Home + sattelt darauf auf. Weil die soziale Herkunft oft über Bildungserfolg bestimmt, setzt das neue Projekt genau an dieser Schnittstelle an. Und wie bei Home ist die Marschroute: Kontakte zu Eltern herstellen, Vertrauen schaffen, neue Bildungsmöglichkeiten für Kinder und Jugend aufzeigen. Henning Wimmers: "Da geht es schlicht um die Frage an Eltern: Was wünschen Sie sich für Ihr Kind?" Dies auszuloten und dann gemeinsam mit Mütter und Väter die Potenziale des Nachwuchses auszuschöpfen, ist das Kernziel von Home +. "Unsere Fachleute informieren die Eltern über den Zusammenhang zwischen schulischer Bildung und Lebenszufriedenheit im Erwachsenenalter.
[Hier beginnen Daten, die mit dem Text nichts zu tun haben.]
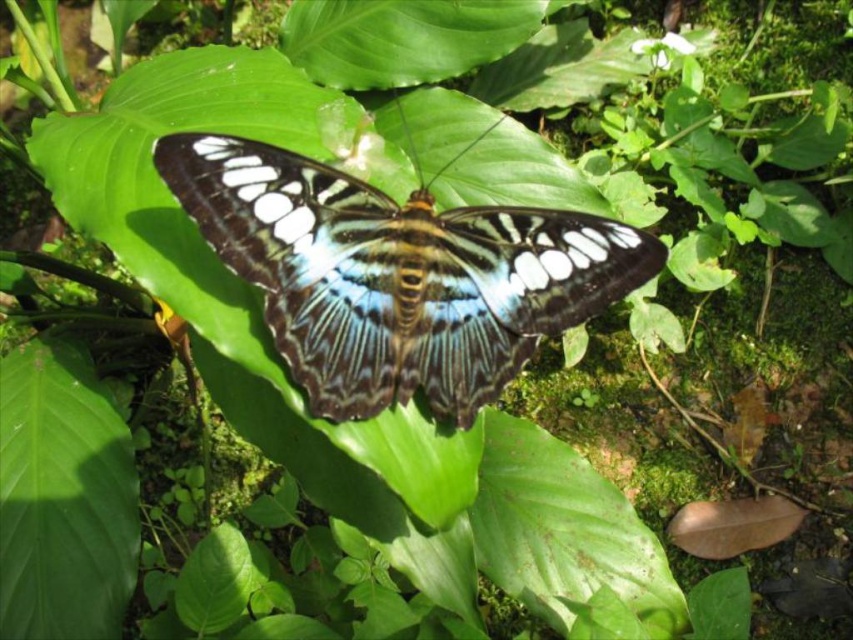
You are an entomologist observing the translucent iridescent butterfly at center and the green matte leaf at center. From your viewpoint, which object is closer to you?

The translucent iridescent butterfly at center is closer to you because it is positioned in front of the green matte leaf at center.

Looking at this image, you are an entomologist observing the scene. You need to determine the relative sizes of the two main subjects. Which object is taller between the translucent iridescent butterfly at center and the green matte leaf at center?

The translucent iridescent butterfly at center is shorter than the green matte leaf at center, so the green matte leaf at center is taller.

You are standing in a lush garden and see two points in the scene. The first point is at coordinate point (196, 164) and the second is at point (65, 556). Which point is closer to you?

Point (196, 164) is closer to the camera than point (65, 556), so the first point is closer to you.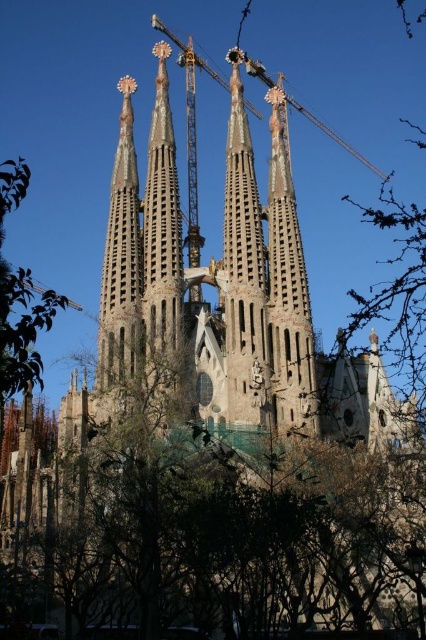
Question: Which point is closer to the camera?

Choices:
 (A) (233, 205)
 (B) (0, 392)

Answer: (B)

Question: Is rustic stone tower at center thinner than metallic gray crane at upper center?

Choices:
 (A) yes
 (B) no

Answer: (A)

Question: Based on their relative distances, which object is nearer to the green leafy tree at lower center?

Choices:
 (A) rustic stone tower at center
 (B) green leafy tree at left
 (C) metallic gray crane at upper center

Answer: (A)

Question: Which point is closer to the camera taking this photo?

Choices:
 (A) (253, 339)
 (B) (2, 388)
 (C) (154, 19)

Answer: (B)

Question: Is rustic stone tower at center above metallic gray crane at upper center?

Choices:
 (A) no
 (B) yes

Answer: (A)

Question: Does green leafy tree at lower center have a smaller size compared to rustic stone tower at center?

Choices:
 (A) no
 (B) yes

Answer: (A)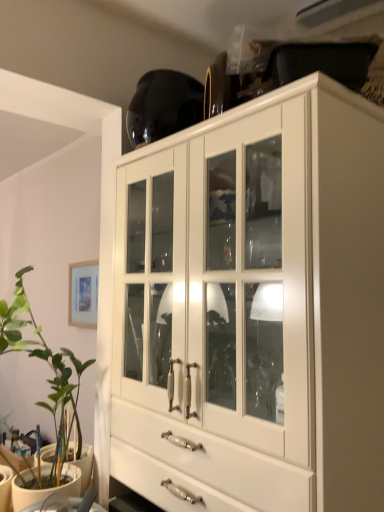
This screenshot has height=512, width=384. What do you see at coordinates (259, 309) in the screenshot? I see `white glossy cabinet at upper center` at bounding box center [259, 309].

The image size is (384, 512). Identify the location of white glossy cabinet at upper center. (259, 309).

Locate an element on the screen. This screenshot has width=384, height=512. green leafy plant at left is located at coordinates (43, 360).

Describe the element at coordinates (43, 360) in the screenshot. This screenshot has height=512, width=384. I see `green leafy plant at left` at that location.

In order to face green leafy plant at left, should I rotate leftwards or rightwards?

You should look left and rotate roughly 23.079 degrees.

Find the location of a particular element. The image size is (384, 512). white glossy cabinet at upper center is located at coordinates [259, 309].

Which is more to the right, white glossy cabinet at upper center or green leafy plant at left?

white glossy cabinet at upper center is more to the right.

Is white glossy cabinet at upper center in front of or behind green leafy plant at left in the image?

Visually, white glossy cabinet at upper center is located in front of green leafy plant at left.

Which is less distant, (306, 121) or (26, 340)?

Point (306, 121) is positioned closer to the camera compared to point (26, 340).

From the image's perspective, relative to green leafy plant at left, is white glossy cabinet at upper center above or below?

white glossy cabinet at upper center is above green leafy plant at left.

From a real-world perspective, relative to green leafy plant at left, is white glossy cabinet at upper center vertically above or below?

From a real-world perspective, white glossy cabinet at upper center is physically above green leafy plant at left.

In terms of width, does white glossy cabinet at upper center look wider or thinner when compared to green leafy plant at left?

Considering their sizes, white glossy cabinet at upper center looks broader than green leafy plant at left.

Is white glossy cabinet at upper center taller or shorter than green leafy plant at left?

white glossy cabinet at upper center is taller than green leafy plant at left.

Looking at the image, does white glossy cabinet at upper center seem bigger or smaller compared to green leafy plant at left?

In the image, white glossy cabinet at upper center appears to be larger than green leafy plant at left.

Is white glossy cabinet at upper center located outside green leafy plant at left?

white glossy cabinet at upper center lies outside green leafy plant at left's area.

Is white glossy cabinet at upper center next to green leafy plant at left and touching it?

No, white glossy cabinet at upper center is not touching green leafy plant at left.

Is green leafy plant at left at the back of white glossy cabinet at upper center?

That's not correct — white glossy cabinet at upper center is not looking away from green leafy plant at left.

How distant is white glossy cabinet at upper center from green leafy plant at left?

20.14 inches.

I want to click on houseplant below the white glossy cabinet at upper center (from the image's perspective), so (x=43, y=360).

Which is more to the right, green leafy plant at left or white glossy cabinet at upper center?

white glossy cabinet at upper center is more to the right.

Is green leafy plant at left positioned behind white glossy cabinet at upper center?

That is True.

Which point is more distant from viewer, [24,296] or [243,139]?

Point [24,296]

From the image's perspective, is green leafy plant at left located above or below white glossy cabinet at upper center?

green leafy plant at left is below white glossy cabinet at upper center.

From a real-world perspective, is green leafy plant at left physically below white glossy cabinet at upper center?

Yes.

Which object is wider, green leafy plant at left or white glossy cabinet at upper center?

Wider between the two is white glossy cabinet at upper center.

Considering the relative sizes of green leafy plant at left and white glossy cabinet at upper center in the image provided, is green leafy plant at left taller than white glossy cabinet at upper center?

In fact, green leafy plant at left may be shorter than white glossy cabinet at upper center.

Considering the sizes of objects green leafy plant at left and white glossy cabinet at upper center in the image provided, who is bigger, green leafy plant at left or white glossy cabinet at upper center?

white glossy cabinet at upper center is bigger.

From the picture: Is white glossy cabinet at upper center a part of green leafy plant at left?

No, white glossy cabinet at upper center is not inside green leafy plant at left.

Is green leafy plant at left far from white glossy cabinet at upper center?

No, green leafy plant at left is not far from white glossy cabinet at upper center.

Does green leafy plant at left turn towards white glossy cabinet at upper center?

No, green leafy plant at left is not aimed at white glossy cabinet at upper center.

How many degrees apart are the facing directions of green leafy plant at left and white glossy cabinet at upper center?

There is a 90-degree angle between the facing directions of green leafy plant at left and white glossy cabinet at upper center.

Image resolution: width=384 pixels, height=512 pixels. In the image, there is a white glossy cabinet at upper center. Find the location of `houseplant below it (from a real-world perspective)`. houseplant below it (from a real-world perspective) is located at coordinates (43, 360).

Identify the location of cabinetry in front of the green leafy plant at left. (259, 309).

Where is `cabinetry lying above the green leafy plant at left (from the image's perspective)`? The height and width of the screenshot is (512, 384). cabinetry lying above the green leafy plant at left (from the image's perspective) is located at coordinates (259, 309).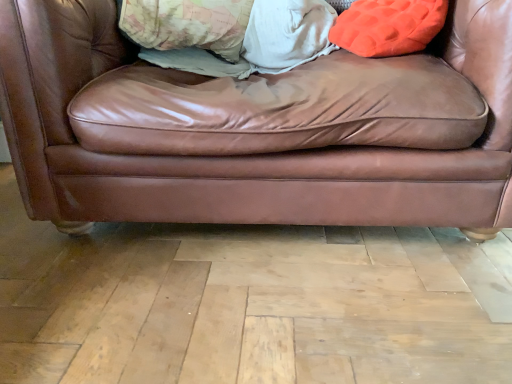
Image resolution: width=512 pixels, height=384 pixels. I want to click on brown leather couch at center, so click(x=231, y=137).

This screenshot has height=384, width=512. What do you see at coordinates (388, 26) in the screenshot?
I see `orange fuzzy pillow at upper right` at bounding box center [388, 26].

You are a GUI agent. You are given a task and a screenshot of the screen. Output one action in this format:
    pyautogui.click(x=<x>, y=<y>)
    Task: Click on the orange fuzzy pillow at upper right
    This screenshot has width=512, height=384.
    Given the screenshot: What is the action you would take?
    pyautogui.click(x=388, y=26)

Where is `brown leather couch at center`? The image size is (512, 384). brown leather couch at center is located at coordinates (231, 137).

Is patterned fabric pillow at upper center taller than orange fuzzy pillow at upper right?

Indeed, patterned fabric pillow at upper center has a greater height compared to orange fuzzy pillow at upper right.

This screenshot has width=512, height=384. Find the location of `throw pillow in front of the patterned fabric pillow at upper center`. throw pillow in front of the patterned fabric pillow at upper center is located at coordinates (388, 26).

Would you say patterned fabric pillow at upper center is to the left or to the right of orange fuzzy pillow at upper right in the picture?

Based on their positions, patterned fabric pillow at upper center is located to the left of orange fuzzy pillow at upper right.

Who is smaller, patterned fabric pillow at upper center or orange fuzzy pillow at upper right?

Smaller between the two is orange fuzzy pillow at upper right.

How far apart are orange fuzzy pillow at upper right and patterned fabric pillow at upper center?

They are 17.30 inches apart.

From the image's perspective, is orange fuzzy pillow at upper right below patterned fabric pillow at upper center?

Indeed, from the image's perspective, orange fuzzy pillow at upper right is shown beneath patterned fabric pillow at upper center.

Is orange fuzzy pillow at upper right at the left side of patterned fabric pillow at upper center?

Incorrect, orange fuzzy pillow at upper right is not on the left side of patterned fabric pillow at upper center.

Can we say orange fuzzy pillow at upper right lies outside patterned fabric pillow at upper center?

Indeed, orange fuzzy pillow at upper right is completely outside patterned fabric pillow at upper center.

Is point (14, 103) farther from viewer compared to point (348, 39)?

No, it is in front of (348, 39).

Does brown leather couch at center have a smaller size compared to orange fuzzy pillow at upper right?

No.

Does point (229, 32) appear closer or farther from the camera than point (324, 170)?

Point (229, 32) is positioned farther from the camera compared to point (324, 170).

Which of these two, patterned fabric pillow at upper center or brown leather couch at center, is smaller?

patterned fabric pillow at upper center is smaller.

Considering the relative sizes of patterned fabric pillow at upper center and brown leather couch at center in the image provided, is patterned fabric pillow at upper center wider than brown leather couch at center?

No.

Is brown leather couch at center behind patterned fabric pillow at upper center?

No, brown leather couch at center is closer to the viewer.

Is patterned fabric pillow at upper center completely or partially inside brown leather couch at center?

Yes, patterned fabric pillow at upper center is inside brown leather couch at center.

Between brown leather couch at center and patterned fabric pillow at upper center, which one has smaller width?

Thinner between the two is patterned fabric pillow at upper center.

Considering the relative sizes of brown leather couch at center and patterned fabric pillow at upper center in the image provided, is brown leather couch at center smaller than patterned fabric pillow at upper center?

No.

Would you say orange fuzzy pillow at upper right is a long distance from brown leather couch at center?

They are positioned close to each other.

Where is `throw pillow on the right of brown leather couch at center`? This screenshot has width=512, height=384. throw pillow on the right of brown leather couch at center is located at coordinates (388, 26).

Would you say orange fuzzy pillow at upper right is inside or outside brown leather couch at center?

orange fuzzy pillow at upper right is inside brown leather couch at center.

The width and height of the screenshot is (512, 384). Identify the location of pillow on the left of orange fuzzy pillow at upper right. (187, 24).

Find the location of a particular element. Image resolution: width=512 pixels, height=384 pixels. pillow lying above the orange fuzzy pillow at upper right (from the image's perspective) is located at coordinates (187, 24).

From the image, which object appears to be farther from orange fuzzy pillow at upper right, brown leather couch at center or patterned fabric pillow at upper center?

The object further to orange fuzzy pillow at upper right is patterned fabric pillow at upper center.

Considering their positions, is patterned fabric pillow at upper center positioned further to orange fuzzy pillow at upper right than brown leather couch at center?

patterned fabric pillow at upper center is positioned further to the anchor orange fuzzy pillow at upper right.

Estimate the real-world distances between objects in this image. Which object is further from patterned fabric pillow at upper center, orange fuzzy pillow at upper right or brown leather couch at center?

The object further to patterned fabric pillow at upper center is orange fuzzy pillow at upper right.

Considering their positions, is brown leather couch at center positioned closer to patterned fabric pillow at upper center than orange fuzzy pillow at upper right?

Based on the image, brown leather couch at center appears to be nearer to patterned fabric pillow at upper center.

From the image, which object appears to be nearer to brown leather couch at center, orange fuzzy pillow at upper right or patterned fabric pillow at upper center?

Based on the image, orange fuzzy pillow at upper right appears to be nearer to brown leather couch at center.

From the image, which object appears to be farther from brown leather couch at center, patterned fabric pillow at upper center or orange fuzzy pillow at upper right?

Among the two, patterned fabric pillow at upper center is located further to brown leather couch at center.

Locate an element on the screen. studio couch between patterned fabric pillow at upper center and orange fuzzy pillow at upper right in the horizontal direction is located at coordinates (231, 137).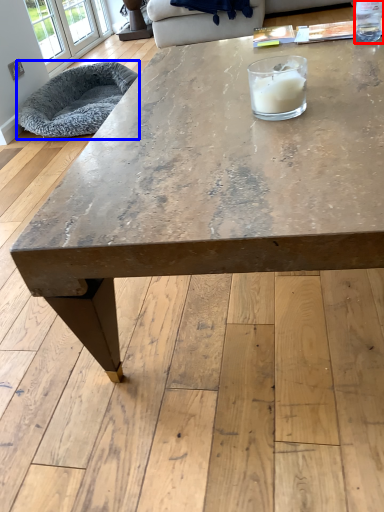
Question: Which point is closer to the camera, beverage (highlighted by a red box) or armchair (highlighted by a blue box)?

Choices:
 (A) beverage
 (B) armchair

Answer: (A)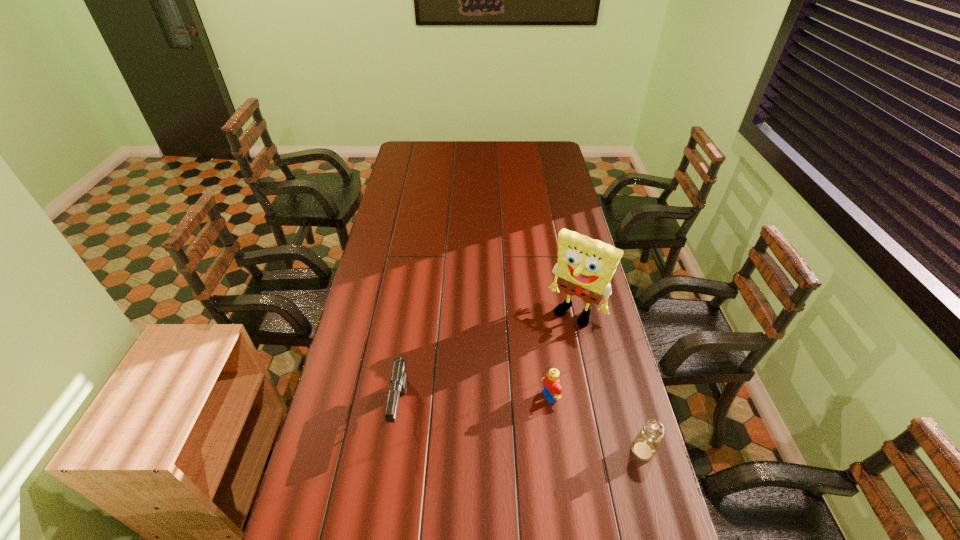
Identify the location of vacant space in between the second object from left to right and the saltshaker. The width and height of the screenshot is (960, 540). click(x=596, y=423).

Identify the location of object identified as the second closest to the Lego. (585, 267).

You are a GUI agent. You are given a task and a screenshot of the screen. Output one action in this format:
    pyautogui.click(x=<x>, y=<y>)
    Task: Click on the third closest object relative to the saltshaker
    This screenshot has height=540, width=960.
    Given the screenshot: What is the action you would take?
    pyautogui.click(x=399, y=381)

Locate an element on the screen. free location that satisfies the following two spatial constraints: 1. aim along the barrel of the pistol; 2. on the right side of the saltshaker is located at coordinates (395, 450).

What are the coordinates of `free space that satisfies the following two spatial constraints: 1. aim along the barrel of the saltshaker; 2. on the left side of the pistol` in the screenshot? It's located at (395, 450).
Sie werben bei Eltern dafür, die Leistung ihrer Kinder bestmöglich zu fördern, ihnen Freude am Lernen zu vermitteln", sagt Wimmers.

Der Erfolg wird kontrolliert. Um diesen zu sichern, werden die Kinder auch dann noch für einige Jahre begleitet, wenn sie zu einer weiterführenden Schule gewechselt sind. Dies ist aus finanziellen Überlegungen wichtig: Die Wübben-Stiftung will im Erfolgsfall nochmals 300 000 Euro zur Verfügung stellen.